水野先生:そうですね。1500g以下の赤ちゃんを出産されたお母さんでも、自分の母乳が出るまではドナーミルクを使える、という選択ができることは大変な安心にもつながります。

――先生の活動を知って、ドナー登録をしたいというママもいるのではないかと思います。

水野先生:この活動は母乳を提供してくださるお母さん方のご協力がなくては成り立ちません。産後に母乳がよく出るというお母さんには、ドナーミルクを必要としている子どもたちがたくさんいることを思い出して提供していただけると助かります。ただ申し訳ないことに、今は母乳をいただいても処理能力がないというのが現実です。
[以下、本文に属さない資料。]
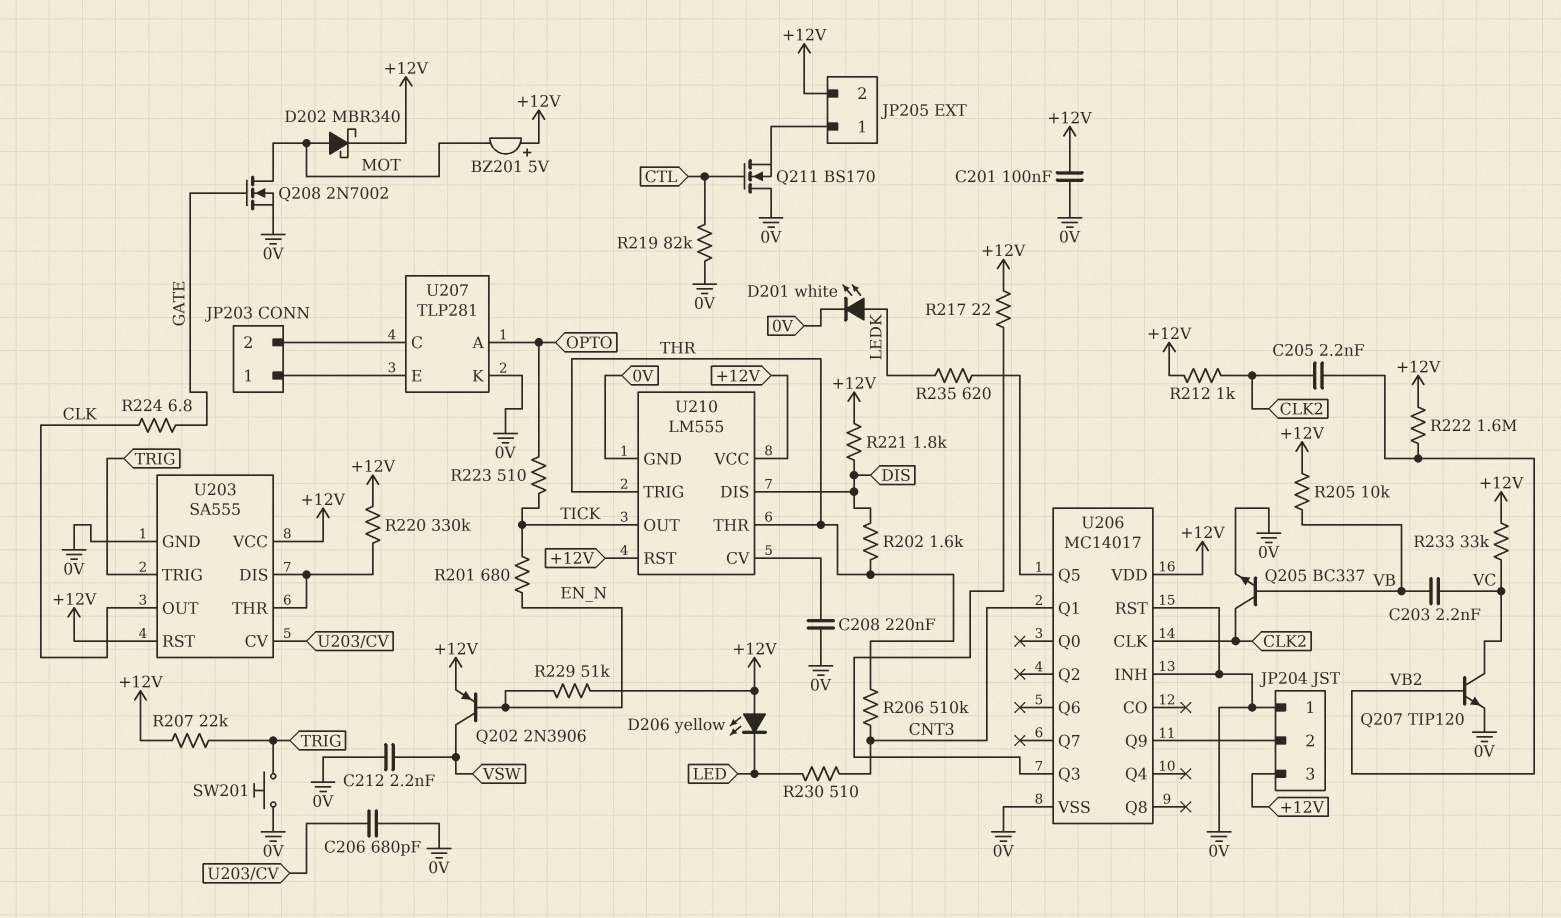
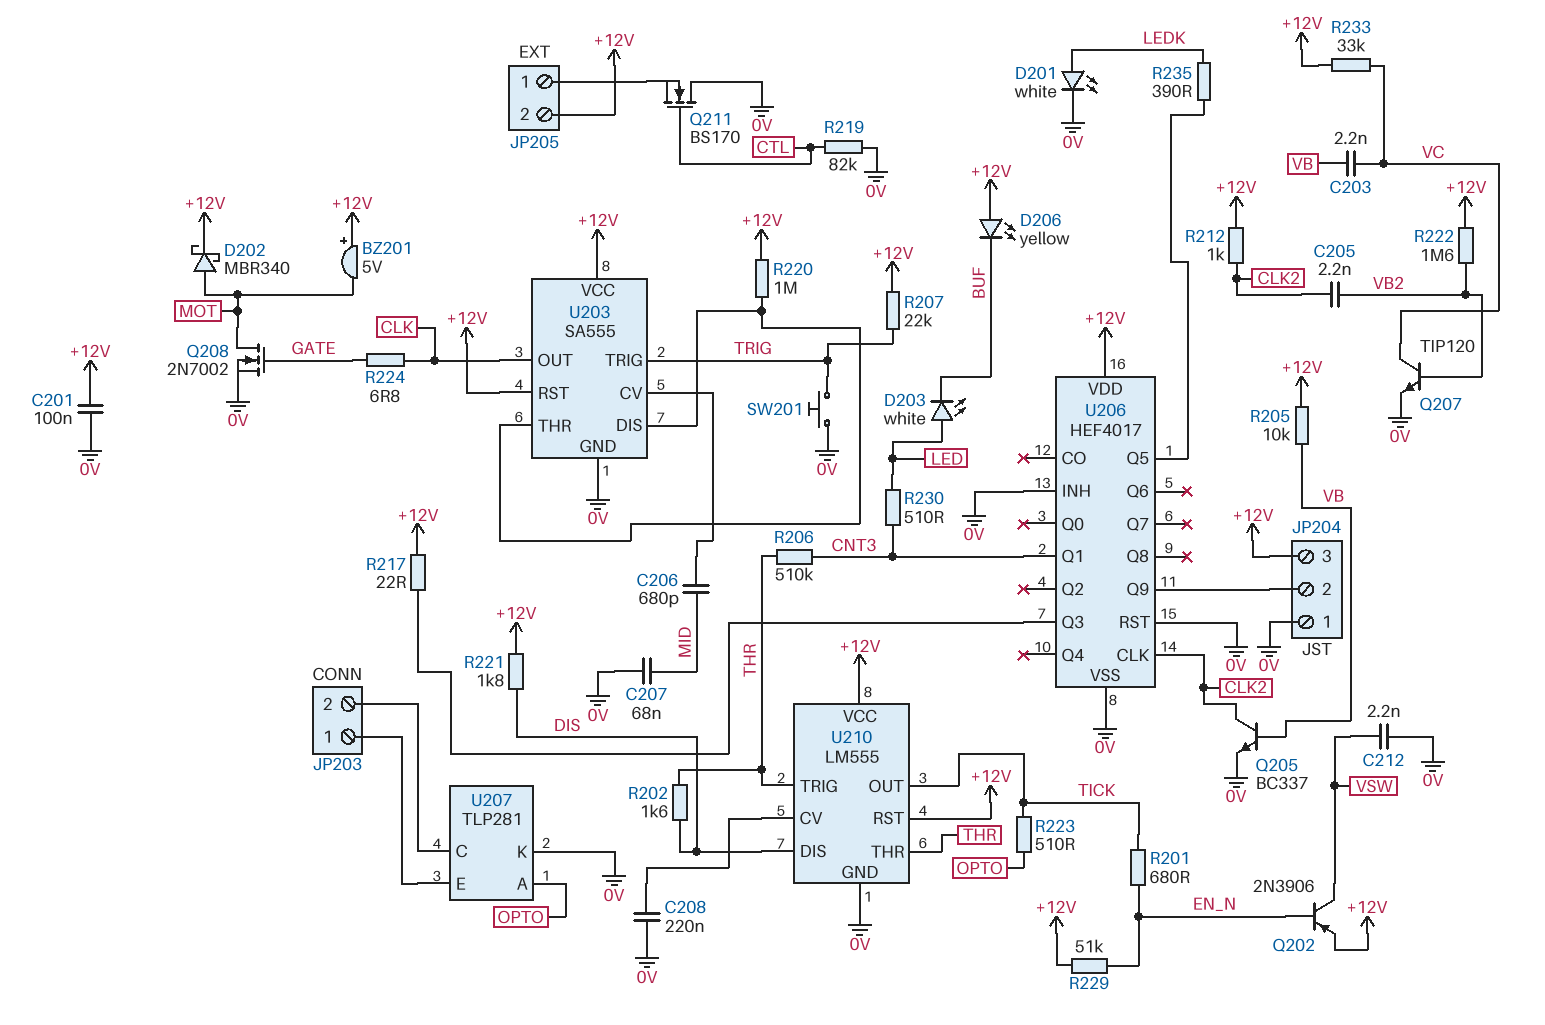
C206: 680pF (0V, U203/CV) -> 680pF (MID, U203/CV)
C207: none -> 68nF (0V, MID)
D203: none -> LED white (A LED, K BUF)
D206: LED yellow (A +12V, K LED) -> LED yellow (A +12V, K BUF)
R220: 330k (+12V, U203/DIS) -> 1M (+12V, U203/DIS)
R235: 620 (LEDK, U206/Q5) -> 390 (LEDK, U206/Q5)
U206: MC14017 -> HEF4017

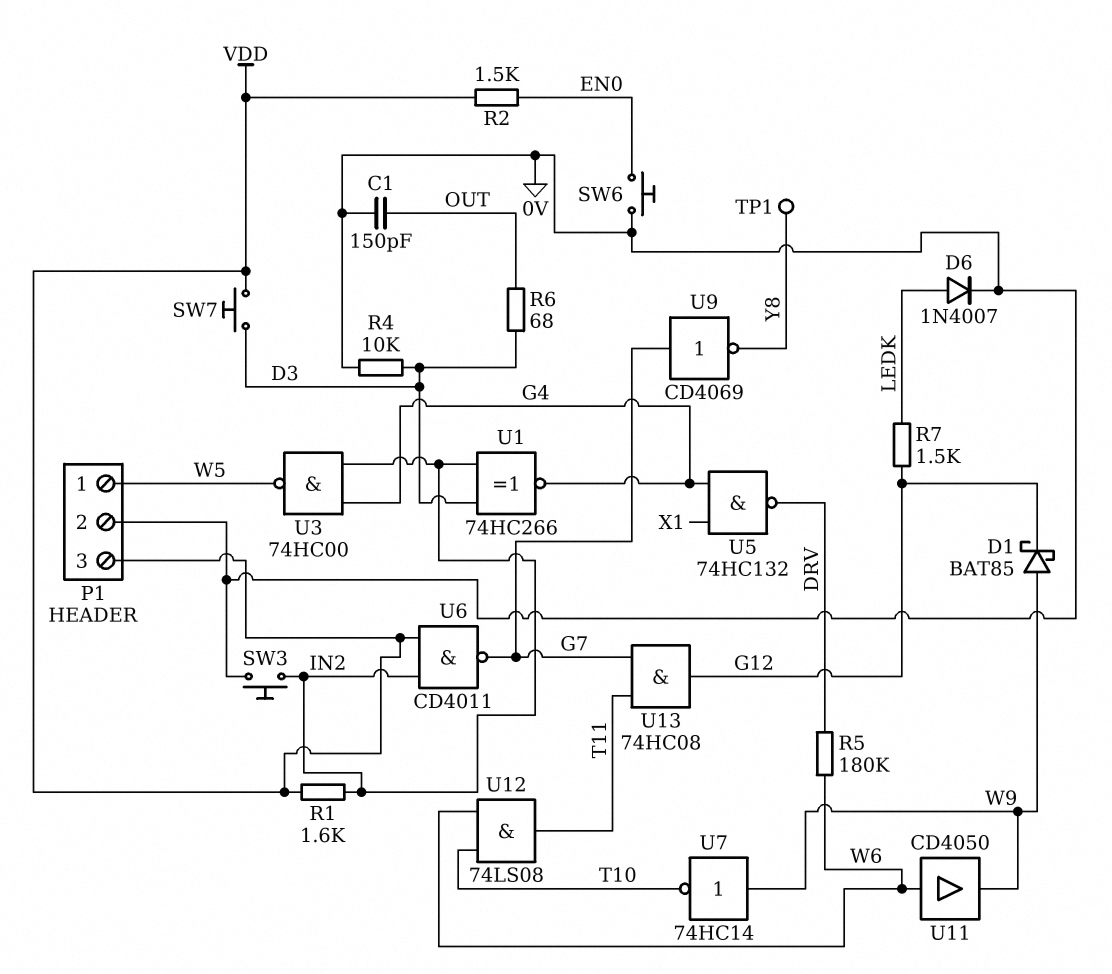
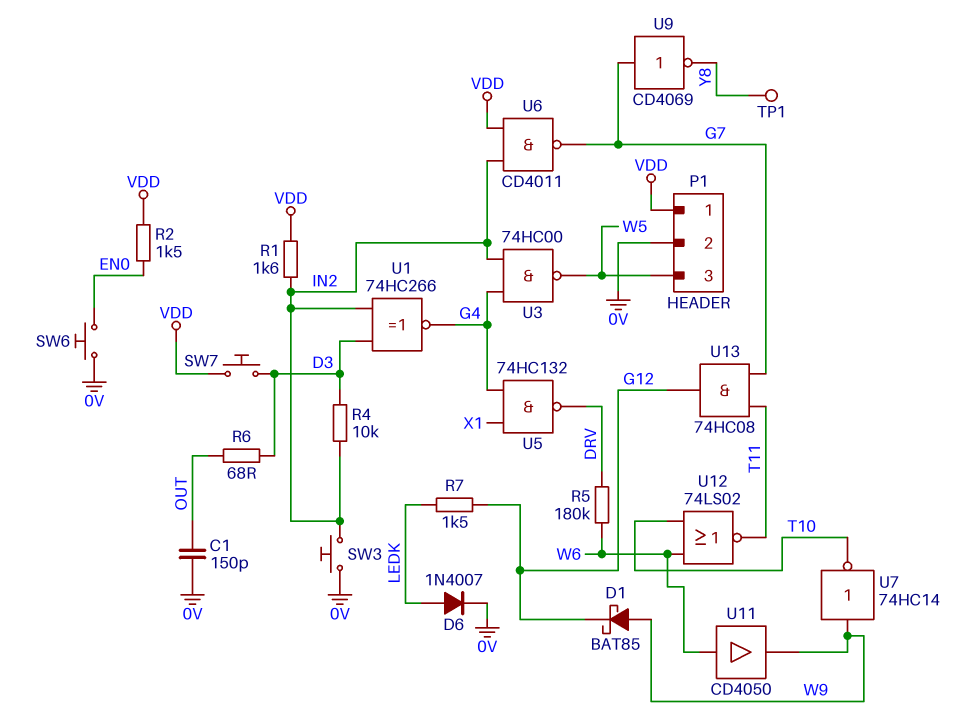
P1 pin 1: W5 -> VDD
P1 pin 3: VDD -> W5
R4: 10k (0V, D3) -> 10k (D3, IN2)
U12: AND 74LS08 (in T10, in W6, out T11) -> NOR 74LS02 (in T10, in W6, out T11)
第2の母乳バンクが稼働を始める今年6月頃から日本母乳バンク協会のHP(https://jhmba.or.jp/)で新規のドナーさんの募集が始まりますので、それまでお待ちいただけますでしょうか。母乳バンクへのご理解とご協力をよろしくお願いいたします。


子どもたちみんなが元気で成長するように願い、日々努力を重ねておられる水野先生のご活躍には頭が下がります。2020年2月12日の衆議院予算委員会でも、国をあげて母乳バンクの活動を推進していくことが確認されました。子育て世代に優しい社会を実現するためにも、みんなで母乳バンクの活動を見守り、応援していきたいものですね。

<参考資料>
水野克己(みずの・かつみ)

昭和大学医学部 小児科学講座 小児科学部門 教授 医学博士。小児科専門医、新生児専門医、インフェクションコントロールドクター(ICD)、公益社団法人日本小児科学会 理事、一般社団法人日本母乳保育学会 理事長。
2017年に未熟児を支援する一般社団法人 日本母乳バンク協会の代表理事として、全ての子どもたちの健康と幸せを見守る活動を続けている。